Saturday, February 13, 2010

When random assignment yields implausible estimates

Consider the following educational treatment, as described on the Department of Education's What Works Clearinghouse:
Seventh graders were placed at random into intervention and comparison groups near the start of the school year.

Both groups were given structured writing assignments three to five times during their seventh- and eighth-grade years.

The intervention group wrote about their personal values (e.g., relationships with friends and family, religious values) and why these were important to them.

The comparison group wrote about neutral subjects, such as their daily routine, or why values they considered unimportant might be important to others.
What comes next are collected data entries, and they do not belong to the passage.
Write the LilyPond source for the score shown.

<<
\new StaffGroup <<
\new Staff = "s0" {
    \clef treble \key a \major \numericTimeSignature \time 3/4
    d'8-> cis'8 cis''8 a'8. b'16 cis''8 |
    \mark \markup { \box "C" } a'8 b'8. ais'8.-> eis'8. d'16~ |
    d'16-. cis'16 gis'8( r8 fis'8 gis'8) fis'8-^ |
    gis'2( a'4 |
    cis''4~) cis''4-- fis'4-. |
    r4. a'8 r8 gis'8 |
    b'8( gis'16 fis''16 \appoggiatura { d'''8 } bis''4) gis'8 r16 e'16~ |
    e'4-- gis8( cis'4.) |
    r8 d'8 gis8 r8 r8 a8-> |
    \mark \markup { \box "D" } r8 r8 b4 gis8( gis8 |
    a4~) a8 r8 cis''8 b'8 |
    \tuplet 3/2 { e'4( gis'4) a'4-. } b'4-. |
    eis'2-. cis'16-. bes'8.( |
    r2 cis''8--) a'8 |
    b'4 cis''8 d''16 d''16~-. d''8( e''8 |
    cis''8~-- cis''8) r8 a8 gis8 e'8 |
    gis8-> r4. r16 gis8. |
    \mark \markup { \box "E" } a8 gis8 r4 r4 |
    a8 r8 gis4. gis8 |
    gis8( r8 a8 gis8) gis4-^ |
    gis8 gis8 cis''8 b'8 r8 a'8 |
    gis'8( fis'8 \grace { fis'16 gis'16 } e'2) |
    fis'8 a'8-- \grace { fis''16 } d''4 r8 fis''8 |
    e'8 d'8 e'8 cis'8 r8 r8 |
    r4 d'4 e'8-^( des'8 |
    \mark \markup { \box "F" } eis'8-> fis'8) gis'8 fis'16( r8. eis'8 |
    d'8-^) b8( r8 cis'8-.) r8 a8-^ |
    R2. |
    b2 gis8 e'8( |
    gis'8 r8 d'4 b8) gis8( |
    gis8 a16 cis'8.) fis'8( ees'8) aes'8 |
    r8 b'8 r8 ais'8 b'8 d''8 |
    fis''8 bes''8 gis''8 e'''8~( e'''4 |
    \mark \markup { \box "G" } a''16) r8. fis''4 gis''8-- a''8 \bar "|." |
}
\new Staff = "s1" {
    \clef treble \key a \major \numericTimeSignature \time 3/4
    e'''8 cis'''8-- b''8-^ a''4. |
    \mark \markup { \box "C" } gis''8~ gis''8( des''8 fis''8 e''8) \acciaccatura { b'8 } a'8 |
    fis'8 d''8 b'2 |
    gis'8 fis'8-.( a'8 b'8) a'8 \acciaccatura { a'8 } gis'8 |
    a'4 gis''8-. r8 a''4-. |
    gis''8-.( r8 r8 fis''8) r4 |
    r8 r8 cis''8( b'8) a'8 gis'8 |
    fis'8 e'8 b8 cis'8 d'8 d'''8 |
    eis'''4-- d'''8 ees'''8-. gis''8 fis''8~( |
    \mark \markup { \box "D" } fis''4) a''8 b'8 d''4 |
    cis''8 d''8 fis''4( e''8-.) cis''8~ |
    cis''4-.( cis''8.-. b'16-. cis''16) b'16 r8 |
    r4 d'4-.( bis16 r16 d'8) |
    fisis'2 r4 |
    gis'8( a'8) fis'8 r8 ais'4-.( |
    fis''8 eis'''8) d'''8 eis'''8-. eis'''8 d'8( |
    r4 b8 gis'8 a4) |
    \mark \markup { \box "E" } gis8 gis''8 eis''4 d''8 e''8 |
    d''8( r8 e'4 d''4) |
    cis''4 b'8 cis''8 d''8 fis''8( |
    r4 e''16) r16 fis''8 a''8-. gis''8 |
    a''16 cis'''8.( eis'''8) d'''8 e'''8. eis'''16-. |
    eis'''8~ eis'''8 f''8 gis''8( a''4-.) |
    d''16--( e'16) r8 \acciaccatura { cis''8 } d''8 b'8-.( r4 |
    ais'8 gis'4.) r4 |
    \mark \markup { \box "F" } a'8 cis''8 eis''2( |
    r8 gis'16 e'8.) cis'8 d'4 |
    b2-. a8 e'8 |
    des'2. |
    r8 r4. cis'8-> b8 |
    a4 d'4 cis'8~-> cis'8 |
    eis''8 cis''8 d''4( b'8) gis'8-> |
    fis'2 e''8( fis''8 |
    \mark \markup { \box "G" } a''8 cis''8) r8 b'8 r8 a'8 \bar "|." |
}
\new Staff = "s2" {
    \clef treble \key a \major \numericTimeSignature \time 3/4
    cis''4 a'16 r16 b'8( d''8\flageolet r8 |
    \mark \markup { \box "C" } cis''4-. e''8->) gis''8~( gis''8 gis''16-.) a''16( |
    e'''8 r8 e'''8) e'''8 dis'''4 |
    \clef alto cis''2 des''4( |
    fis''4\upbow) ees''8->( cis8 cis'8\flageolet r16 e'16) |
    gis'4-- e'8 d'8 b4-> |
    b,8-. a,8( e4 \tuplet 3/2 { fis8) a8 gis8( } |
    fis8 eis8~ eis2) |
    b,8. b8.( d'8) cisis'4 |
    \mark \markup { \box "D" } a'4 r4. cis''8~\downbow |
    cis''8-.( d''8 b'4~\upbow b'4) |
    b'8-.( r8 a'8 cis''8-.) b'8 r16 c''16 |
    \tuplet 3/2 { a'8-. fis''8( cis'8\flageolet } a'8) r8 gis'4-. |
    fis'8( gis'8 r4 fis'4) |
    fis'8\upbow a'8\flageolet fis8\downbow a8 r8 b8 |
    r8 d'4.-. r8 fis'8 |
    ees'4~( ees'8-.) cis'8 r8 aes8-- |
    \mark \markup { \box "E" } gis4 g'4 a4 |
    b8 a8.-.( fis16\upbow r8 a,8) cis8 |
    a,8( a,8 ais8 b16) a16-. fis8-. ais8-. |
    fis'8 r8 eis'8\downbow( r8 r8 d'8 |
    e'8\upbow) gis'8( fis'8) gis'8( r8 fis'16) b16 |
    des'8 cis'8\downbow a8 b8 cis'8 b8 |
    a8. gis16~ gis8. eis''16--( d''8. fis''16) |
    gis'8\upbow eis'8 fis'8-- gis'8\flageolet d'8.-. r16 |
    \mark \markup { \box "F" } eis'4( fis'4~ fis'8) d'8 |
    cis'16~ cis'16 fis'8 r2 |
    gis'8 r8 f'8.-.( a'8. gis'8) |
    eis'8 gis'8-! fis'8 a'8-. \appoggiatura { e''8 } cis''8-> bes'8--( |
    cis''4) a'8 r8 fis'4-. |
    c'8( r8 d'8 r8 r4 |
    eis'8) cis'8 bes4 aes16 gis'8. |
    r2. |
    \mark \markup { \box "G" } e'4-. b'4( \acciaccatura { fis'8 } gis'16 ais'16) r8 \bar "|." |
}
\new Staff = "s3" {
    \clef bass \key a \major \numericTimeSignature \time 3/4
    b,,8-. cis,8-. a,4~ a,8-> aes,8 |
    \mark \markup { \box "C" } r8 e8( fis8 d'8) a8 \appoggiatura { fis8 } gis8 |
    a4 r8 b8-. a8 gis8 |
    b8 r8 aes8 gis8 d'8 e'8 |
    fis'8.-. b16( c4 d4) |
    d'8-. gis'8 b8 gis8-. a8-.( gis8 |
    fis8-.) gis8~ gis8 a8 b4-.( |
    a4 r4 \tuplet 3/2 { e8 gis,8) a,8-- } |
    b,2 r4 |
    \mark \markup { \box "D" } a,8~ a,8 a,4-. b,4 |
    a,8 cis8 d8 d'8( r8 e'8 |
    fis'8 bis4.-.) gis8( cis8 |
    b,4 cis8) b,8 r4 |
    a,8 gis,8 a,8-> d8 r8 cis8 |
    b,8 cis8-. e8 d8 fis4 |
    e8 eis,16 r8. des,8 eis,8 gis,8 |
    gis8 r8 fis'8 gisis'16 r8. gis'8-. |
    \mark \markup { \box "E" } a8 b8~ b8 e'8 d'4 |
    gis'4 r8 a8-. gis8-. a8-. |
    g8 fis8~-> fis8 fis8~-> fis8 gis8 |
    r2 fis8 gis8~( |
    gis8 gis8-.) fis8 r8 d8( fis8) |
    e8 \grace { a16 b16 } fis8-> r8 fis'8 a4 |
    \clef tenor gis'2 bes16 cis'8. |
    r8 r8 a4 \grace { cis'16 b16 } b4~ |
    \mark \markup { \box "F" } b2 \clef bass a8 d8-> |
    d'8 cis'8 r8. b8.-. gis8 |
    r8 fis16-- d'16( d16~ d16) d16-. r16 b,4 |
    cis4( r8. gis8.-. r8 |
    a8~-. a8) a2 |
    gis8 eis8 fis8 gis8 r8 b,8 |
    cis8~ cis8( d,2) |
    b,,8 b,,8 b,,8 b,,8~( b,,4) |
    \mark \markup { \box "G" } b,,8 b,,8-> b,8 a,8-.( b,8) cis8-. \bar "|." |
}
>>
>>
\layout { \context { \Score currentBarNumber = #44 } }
The result? The WWC summarizes the findings:

Among African-American students, completing writing exercises about their values increased their average seventh- and eighth-grade GPA by a quarter of a letter grade (0.24 points), a change that was statistically significant. The intervention did not have a statistically significant effect on the academic outcomes of European-American students.

Among low-achieving African-American students, the effect was somewhat larger, an increase in average seventh- and eighth-grade GPA of 0.41 points. In addition, the intervention reduced the likelihood that low-achieving African-American students were assigned to a remedial program or were retained in grade.

Is this plausible? Both 0.24 and 0.41 GPA points are large impacts, particularly given that the support of the GPA distribution at many schools is largely confined to 2.0 to 4.0 or even 2.5 to 4.0.

What could go wrong? Like most educational interventions, this one is not double-blind. It may not be single-blind either, if the teachers know which students ended up in the treatment and control groups. On the other hand, given that all students wrote essays it may not have been clear to the students what the "treatment" was in some sense.

One might also worry that one of the alternative essay topics, namely "why values they considered unimportant might be important to others" is not really "neutral" and instead might have its own treatment effect. In this regard, it would be nice to have a no-essay control group along with the "other essay topic" second treatment arm. A no-essay control group has its own issues, of course, because it makes the nature of the treatment clearer to the students, but it would shed at least some light on concerns that one of the alternative essay topics may reduce GPAs rather than the other increasing them or some combination of the two.

Also, one would like a compelling theory of why such a modest treatment should have such a gigantic effect.

Interesting, and puzzling, and a good illustration of why one study is rarely definitive and, not unrelated, why good science involves both exact replications and small perturbations of provocative results.

I should have gotten one of my ECON 490 students to do their literature survey on such treatments.